Nairobi, 8 October - UNEP's Division of Communication and Public Information (DCPI) has launched a trailblazing new project to digitize the organization's books, reference materials and other publications.
The initiative - among the first of its kind in the UN system - is a collaboration between DCPI, which coordinates UNEP's library and publishing services, and the UN Office at Nairobi print shop, and exemplifies the "working as one" slogan long advocated within the UN. The print shop will be providing technical know-how, while the library will see that the scanned documents are searchable and accessible to staff and researchers worldwide. Some 3,000 books - along with many other publications, some dating back to UNEP's inception in 1972 - will be scanned and archived.
Nick Nuttall, Director of DCPI, said: "The scanning today of a 1984 document on desertification marks a small piece of history-making for UNEP and its archives of reports and publications."
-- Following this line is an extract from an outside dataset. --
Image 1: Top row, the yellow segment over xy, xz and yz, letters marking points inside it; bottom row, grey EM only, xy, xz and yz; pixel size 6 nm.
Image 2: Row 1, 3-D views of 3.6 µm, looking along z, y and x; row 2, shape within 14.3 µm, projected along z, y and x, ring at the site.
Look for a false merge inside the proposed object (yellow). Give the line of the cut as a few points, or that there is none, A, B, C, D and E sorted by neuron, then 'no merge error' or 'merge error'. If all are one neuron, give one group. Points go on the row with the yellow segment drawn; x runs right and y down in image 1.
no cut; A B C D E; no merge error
"Recently we took a decision to transform our library here in Nairobi from a physical to a virtual one in order to maximize the benefits, outreach and opportunities to staff, customers and researchers across the globe," he went on. "UNEP's archive, especially reports and publications from the early years of UNEP's history, have to date and in the main been paper-based. Today marks the start of a process to make all this wealth of information available electronically and digitally to people across via the Internet. It will also act to conserve these invaluable and historical documents for generations to come."
"I would like to thank the UN Office at Nairobi at their print shop team for all their help. The scanner is a wonder to behold and rather Heath-Robinson in its operation. Unlike modern electronic machines whose workings are invisible, the scanner has clicking cameras, a powerful fan to blow and separate pages and clips and arms to turn them - it is fascinating to watch," added Mr. Nuttall.
The scanner, a 73-kilo behemoth which can scan up to 2,400 pages per hour, was donated by United Nations Headquarters in New York. A pilot project involving 20 documents of different varieties is currently underway, with the goal of creating a streamlined, customized workflow to digitize UNEP's collection over the next several years.
The scanned documents will be captured as PDFs, then added to the UNEP document repository. Scanning also provides the potential to search the contents of documents and convert them to other user-friendly formats. In the future, they could even be published as e-books.